◆ Exercise requirements ◆
What lines of the data below hold the string "Page"? Copy each one out.

◆ Record extracts ◆
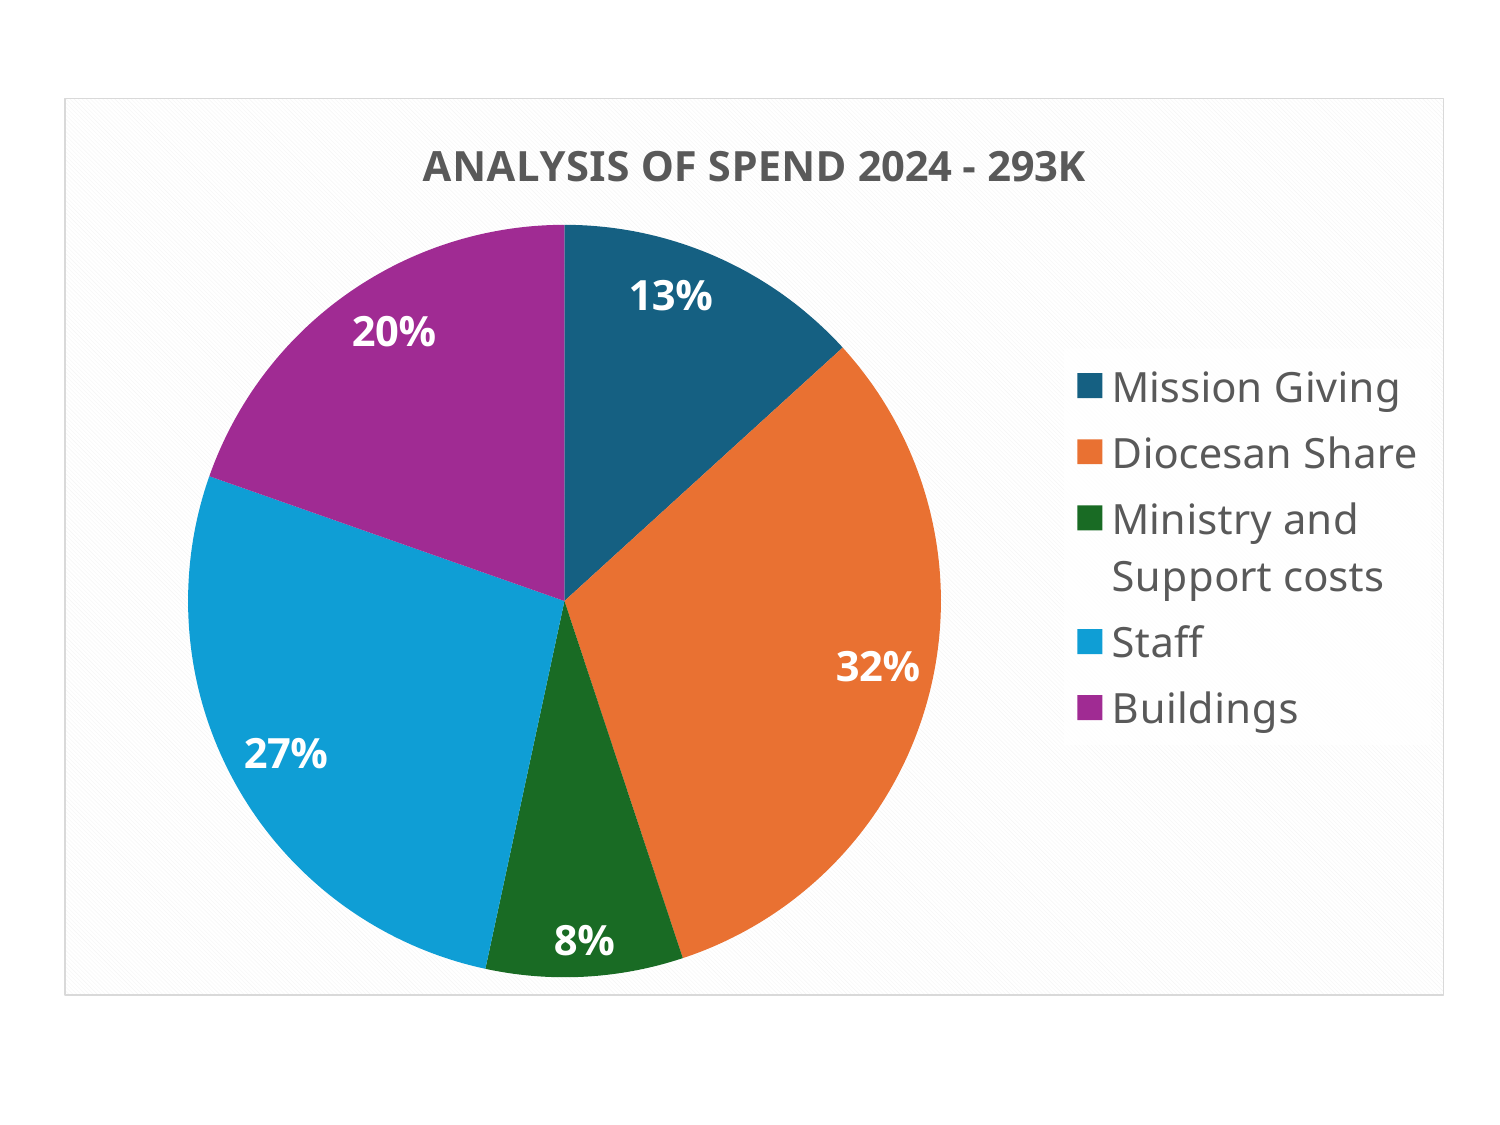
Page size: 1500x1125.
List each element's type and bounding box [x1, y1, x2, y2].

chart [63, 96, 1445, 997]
* * *
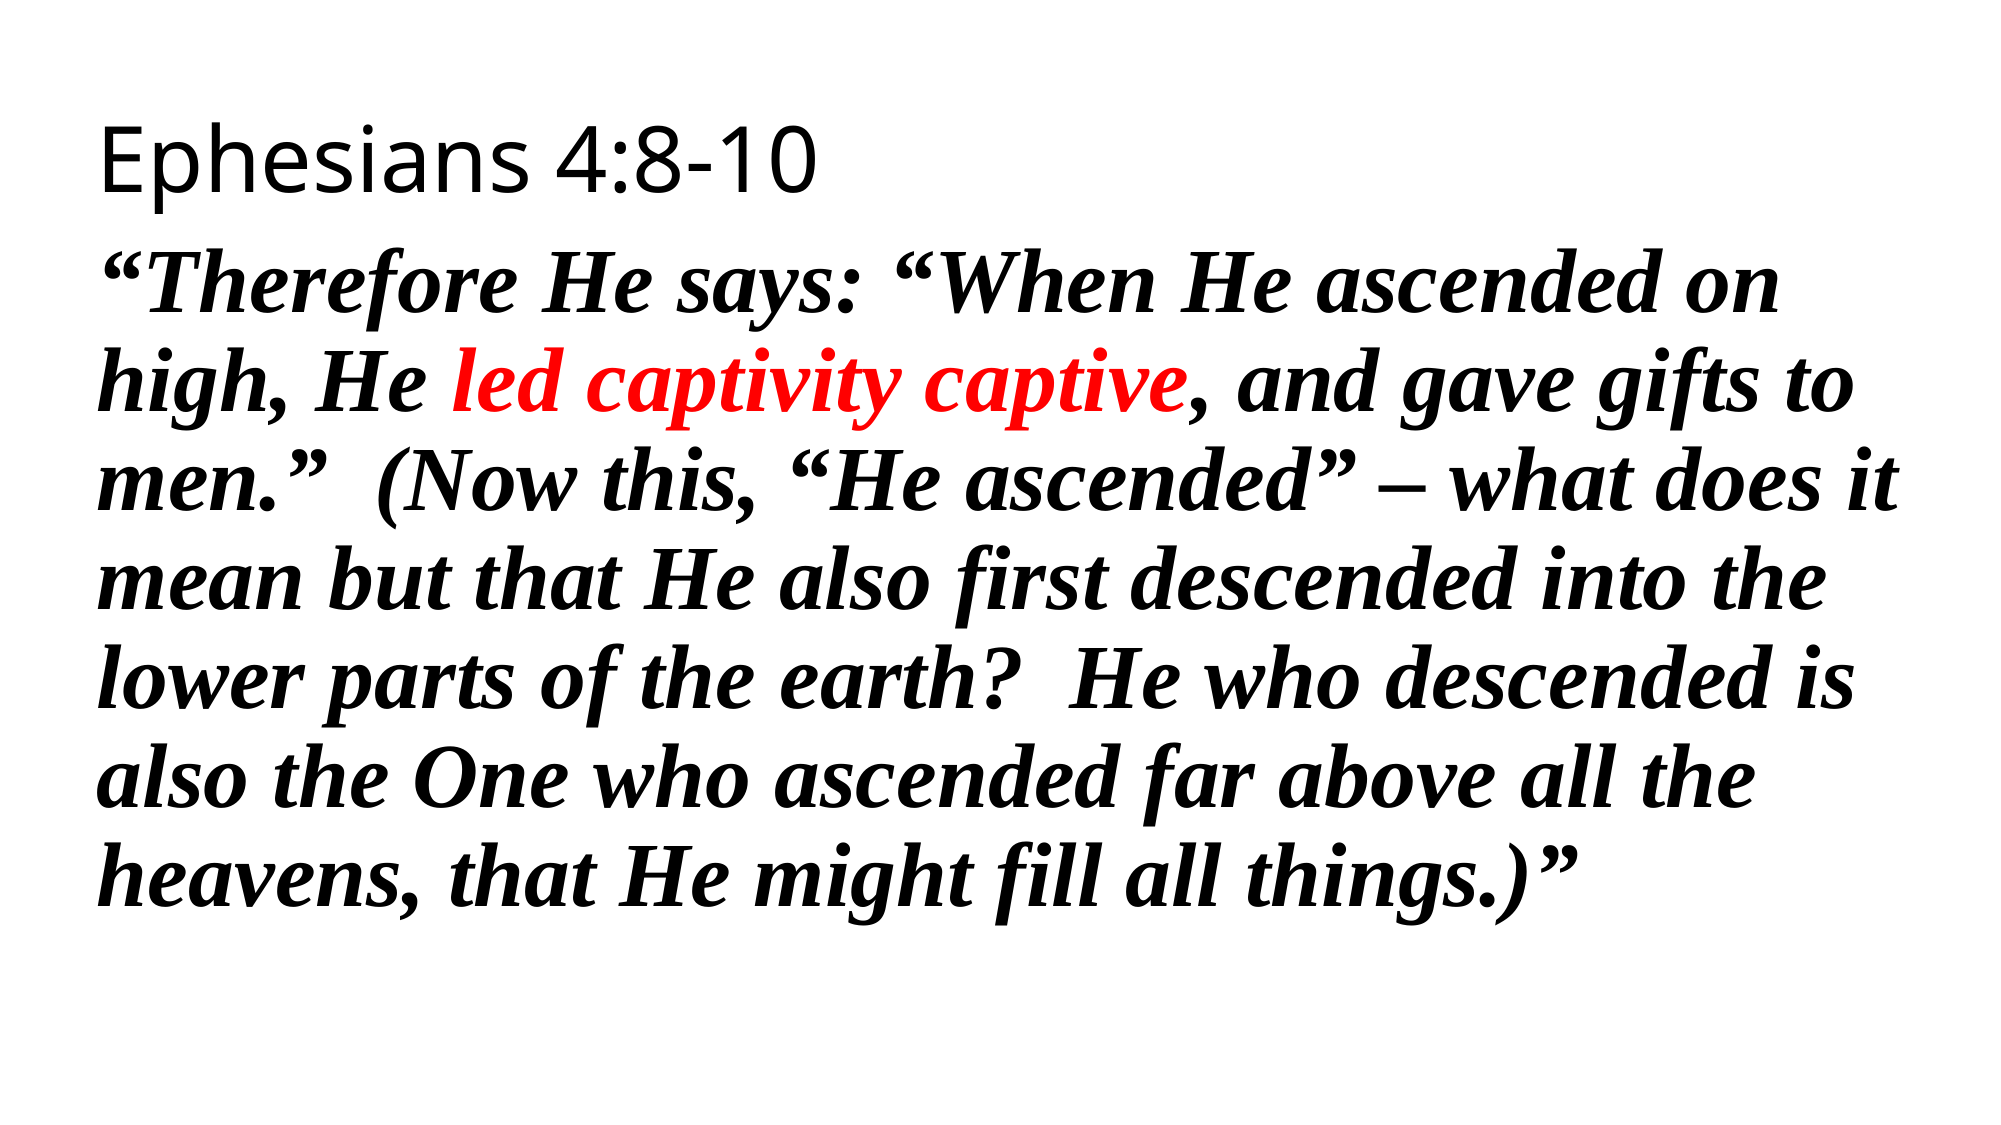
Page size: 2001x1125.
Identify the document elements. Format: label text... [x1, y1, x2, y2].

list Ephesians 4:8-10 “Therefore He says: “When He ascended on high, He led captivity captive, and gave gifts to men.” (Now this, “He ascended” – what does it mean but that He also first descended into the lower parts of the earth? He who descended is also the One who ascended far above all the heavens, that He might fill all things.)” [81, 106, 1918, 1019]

◆ Reply ◆
Page size: 1500x1125.
Page size: 2001x1125.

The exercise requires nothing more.